Çernobil olayı gerçekleştiğinde gazetelerde değişik değişik haberler yer alıyordu. Zaman gelecek özellikle kanser hastalıklarının yoğun bir şekilde artacağı, ölümlerin onlarla yüzlerle ifade edilebileceği yazıyordu.
İnanmak güçtü, zaman ilerledikçe bu hastalığın acı sonuçları kendini göstermeye başlıyordu. İşte gazetede okuduğum bir haber duygu yoğunluğu yaşatarak "Küçük Yüreğin Sonu" şiirimi yazmamı sağladı.

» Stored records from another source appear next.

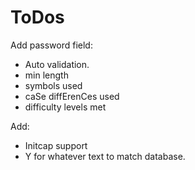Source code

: # ToDos

Add password field:

- Auto validation.
- min length
- symbols used
- caSe diffErenCes used
- difficulty levels met

Add:
- Initcap support
- Y for whatever text to match database.


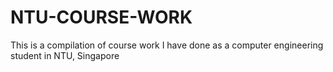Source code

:# NTU-COURSE-WORK
This is a compilation of course work I have done as a computer engineering student in NTU, Singapore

Çok sevdikleri, hayatta tek varlıkları olan yavrularının daha hayatın baharında açan güneşi göremeden bu illet hastalığa yakalanması anne babayı çok üzüyordu. Eşinin bunun acısına, ağır faturasına dayanamayarak hastanenin beşinci katındaki pencereden kendini yere atarak intiharı seçmesi annenin maddi manevi yükünü arttırmıştı. Daha sonra annesinin de bu yoğunluğun bunalımından sonra ilaç alarak dünyasını değiştirmesi, acı çeken küçük kızın eceline annesinin mezarı başında kavuşmasını yorumluyordu. Bu haftayı anarken, şiirimle kanserden rahmete göçenlere Allah'tan rahmet, yakınlarına başsağlığı dileklerimi iletirken bahsi geçen hastalığa ilerleyen tıb teknikleri sayesinde çözümlerin hızlandırılacağını ümit ediyor, hasta dostlarıma acil şifalar diliyorum.
KÜÇÜK YÜREĞİN SONU
Küçücük yüreği,ölümü tanımıyordu,
Hissetmiyordu soğuk tenini,
Hastaydı,ateşliydi,titriyordu,
Plastik bir yaprak gibi,
Eriyordu gıdım,gıdım.
Amma velakin mutluydu,
Gülücükler,tebessümler saçıyordu izleyenlerine,
Ona masum masum bakan,
Acıma duygusu hissettiren gözlere,
Sahte göstermelik sevgilere inat.,
Mutlu bir tebessüm,
Mahzun bir bakış,
Sadece bir umut düşlüyordu,
Geleceği için;
Ak saçlı dedesinden,
Öpücüğe boğan ablasından,
Onunla ölüp dirilen babasından,
Canım diye saran anasından,
Yaradanı olan Tanrısından,
Beklediği sadece bir umut,
Bu düşlerle gülüyordu,
Sarıyordu,sarılıyordu,
Zaman zaman acıya dayanamayıp ağlıyordu.
Nerden bilirdi ki böyle pür neşe yaşarken,
Doktorun annesiyle gizli gizli konuşurken,
Açık kapı aralığından ecelini duyabileceğini,
İçine attığı hayat arkadaşı ölümle,
Kucak kucağa yaşayacağını,
Nerden bilebilirdi ki?
Günahı neydi yavrucağın,
Çernobil onun suçu muydu?
Hormonlu sebzeler meyveler,
Radyasyon saçan aletler,
Onun günahı mıydı?
Yokluktan hastane kapısına gelemiyen,
Acı haberi duyarım endişesi ile eriyen,
Babasını görmeden hayata veda etmek,
Onun hakkı mıydı?
Küçücük bedeni savrulurken sağa sola,
Aniden çakı gibi dona kalacağını,
Son nefesinde sevdiklerinden ayrı,
Kimsenin elini tutmadan,
Tıp tıp atan yüreğinin,
Ritminin sona ereceğini bilebilir miydi?
Eğer tüm bunları bilseydi,
Dünyaya gelmek ister miydi?
Arkadaşlarının coşkulu oyunlarını izlerken,
Bu acılara gücü yetmeyen babasının,
Yüreği kanlı labirent misali beyninin,
Duracağını,cinnetlere karacağını,
Karmaşık duygularla pencerede isyan ederken,
Boşluğun uçsuz bucaksız kollarına bırakıp
Beton caddeyle öpüşeceğini bileblir miydi?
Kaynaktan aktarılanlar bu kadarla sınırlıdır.